IRS officials also talked about how they will implement the $2,500 contribution cap.

The limit, established in Section 125(i) of the Internal Revenue Code, will apply to plan years starting after Dec. 31, 2012.

The IRS will start indexing the $2,500 limit for plan years starting after Dec. 31, 2013.

A cafeteria plan offering a health FSA must be amended to include the new $2,500 contribution limit, officials say.

If a worker exceeds the limit due to a “reasonable mistake,” and “not willful neglect,” and the employer corrects the error, the cafeteria plan associated with the FSA will continue to qualify to be an Internal Revenue Code Section 125 cafeteria plan, officials say.

The relief for errors will not be available if an employer is already facing an examination involving concerns about the cafteria plans during which the excess FSA contributions occurred, officials say.

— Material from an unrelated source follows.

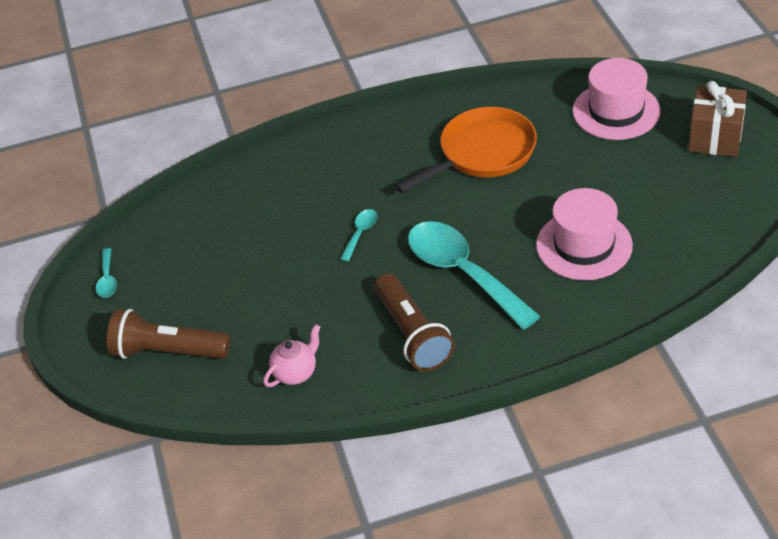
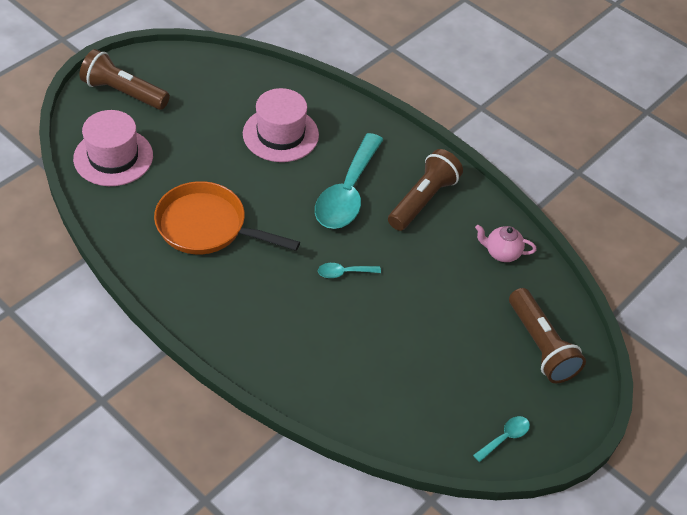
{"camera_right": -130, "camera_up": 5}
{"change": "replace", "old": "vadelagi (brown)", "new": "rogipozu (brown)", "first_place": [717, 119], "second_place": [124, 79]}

Comments on the notice are due Aug. 17.

Benefits compliance specialists at Lockton Companies L.L.C., Kansas City, Mo., say the $2,500 limit does not appear to “apply to employer-provided flex credits that cannot be converted to cash or applied to taxable benefits, such as 401(k) plan contributions or the purchase of vacation days.”

“Few employers supply these sorts of credits under a cafeteria plan, however,” the compliance specialists say.